Without getting a spreadsheet to do some clustering, doing salary cost across such a diverse set is hard. Many of them are in Austin (I assume, still), so let’s just of with $150,00 all-in per head (I’m sure the admin staff and your “strategic account” sales people get paid well plus extra comp, and the more senior tech staff get paid more). So, that’s something like $5,400,000 in people expenses. Then there’s going to conferences, probably a large ad budget, that nice office they have in downtown Austin (which I think is an EMC office, so they’ll get the boot?) which means buying a lot of organic beef-jerky and craft beer etc., then there’s flying those 5-10 enterprise hustlers around and their $70-100 a day per diems, plus wining and dining. Let’s just trow in another million and go to $6.5m.
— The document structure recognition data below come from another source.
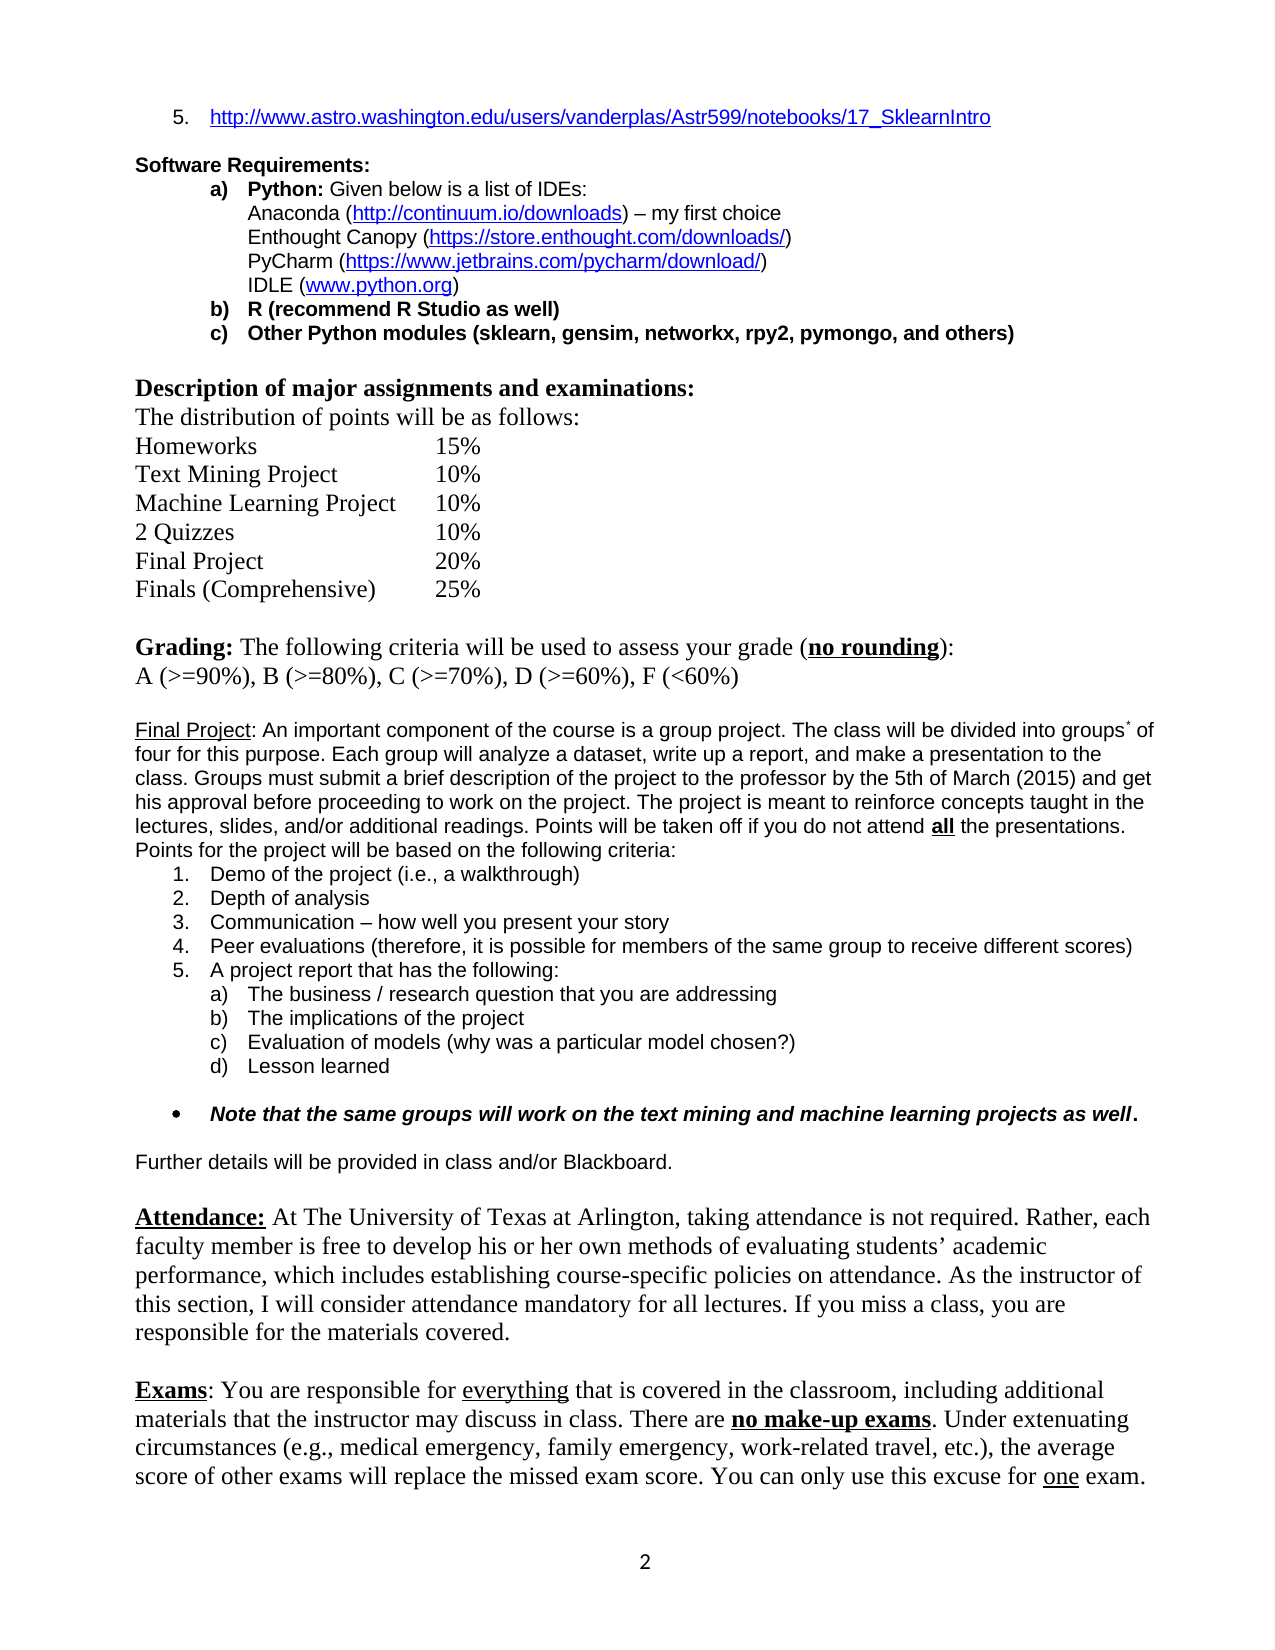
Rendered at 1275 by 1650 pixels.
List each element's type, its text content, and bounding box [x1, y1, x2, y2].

text 2 Quizzes 10% [135, 517, 1155, 546]
text Software Requirements: [135, 153, 1155, 177]
list Lesson learned [210, 1054, 1155, 1078]
text Machine Learning Project 10% [135, 488, 1155, 517]
text Further details will be provided in class and/or Blackboard. [135, 1150, 1155, 1174]
list IDLE (www.python.org) [247, 273, 1155, 297]
text A (>=90%), B (>=80%), C (>=70%), D (>=60%), F (<60%) [135, 661, 1155, 689]
list Depth of analysis [172, 886, 1155, 910]
list Communication – how well you present your story [172, 910, 1155, 934]
text Text Mining Project 10% [135, 459, 1155, 488]
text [135, 1375, 1155, 1490]
list PyCharm (https://www.jetbrains.com/pycharm/download/) [247, 249, 1155, 273]
text Finals (Comprehensive) 25% [135, 574, 1155, 603]
list Python: Given below is a list of IDEs: [210, 177, 1155, 201]
list Note that the same groups will work on the text mining and machine learning projects as well. [172, 1102, 1155, 1126]
text The distribution of points will be as follows: [135, 402, 1155, 431]
list A project report that has the following: [172, 958, 1155, 982]
list http://www.astro.washington.edu/users/vanderplas/Astr599/notebooks/17_SklearnIntro [172, 105, 1155, 129]
text Grading: The following criteria will be used to assess your grade (no rounding): [135, 632, 1155, 661]
list Demo of the project (i.e., a walkthrough) [172, 862, 1155, 886]
text Description of major assignments and examinations: [135, 373, 1155, 402]
list Anaconda (http://continuum.io/downloads) – my first choice [247, 201, 1155, 225]
list Other Python modules (sklearn, gensim, networkx, rpy2, pymongo, and others) [210, 321, 1155, 344]
list The business / research question that you are addressing [210, 982, 1155, 1006]
text Attendance: At The University of Texas at Arlington, taking attendance is not required. Rather, each faculty member is free to develop his or her own methods of evaluating students’ academic performance, which includes establishing course-specific policies on attendance. As the instructor of this section, I will consider attendance mandatory for all lectures. If you miss a class, you are responsible for the materials covered. [135, 1202, 1155, 1346]
text Final Project: An important component of the course is a group project. The class will be divided into groups* of four for this purpose. Each group will analyze a dataset, write up a report, and make a presentation to the class. Groups must submit a brief description of the project to the professor by the 5th of March (2015) and get his approval before proceeding to work on the project. The project is meant to reinforce concepts taught in the lectures, slides, and/or additional readings. Points will be taken off if you do not attend all the presentations. Points for the project will be based on the following criteria: [135, 718, 1155, 862]
text Final Project 20% [135, 546, 1155, 574]
text Homeworks 15% [135, 431, 1155, 459]
list Enthought Canopy (https://store.enthought.com/downloads/) [247, 225, 1155, 249]
list Peer evaluations (therefore, it is possible for members of the same group to receive different scores) [172, 934, 1155, 958]
list R (recommend R Studio as well) [210, 297, 1155, 321]
list The implications of the project [210, 1006, 1155, 1030]
list Evaluation of models (why was a particular model chosen?) [210, 1030, 1155, 1054]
So, with some mumbo jumbo business casing (I grow revenue by 70% for two years, then level it off to 30% for the last two years; I grow staff up to 60 people max), you have something like this:

Screenshot 2017-04-23 09.16.10

Those storage costs look insanely off. And from their press release, they claim to have actual data-centers (probably co-lo’d racks that are, at best, caged for compliance reasons, far from “having data centers”), which sounds like building your own, which might actually be as cheap, or slightly higher.

Who knows. Cloud storage is insanely cheap, so maybe that figure isn’t so bonkers. Of course, you need networking transfer chargers, etc. So, double, even quadruple the cost if you care too: still “nothing,” relative to the other numbers.

With this kind of Sunday morning, armchair analysis, there’s no end of flaws. Like I should have found the comparable costs, growth, the TAM, and staffing for Box, BackBlaze, etc., and even made sure I actually understand Spanning’s business model, but: ¯_(ツ)_/¯

Over years, that’s a pretty small gap to close to be profitably, and there’s a lot of things to play with in the spreadsheet (can we fire most all the sales and marketing people and go pure channel, hiring up a biz dev team of 2-3 people to get 5 or so key channel partners?).

It’s probably even easier to bundle up the company for sale to another large company after a few years. Someone like Microsoft or Salesforce might even want them to add that functionality to their own products, or any company that’s concerned about filling in it’s “enterprise SaaS” strategy gaps.

I’ve always like Spanning (RIP Sync). I hope it works out well!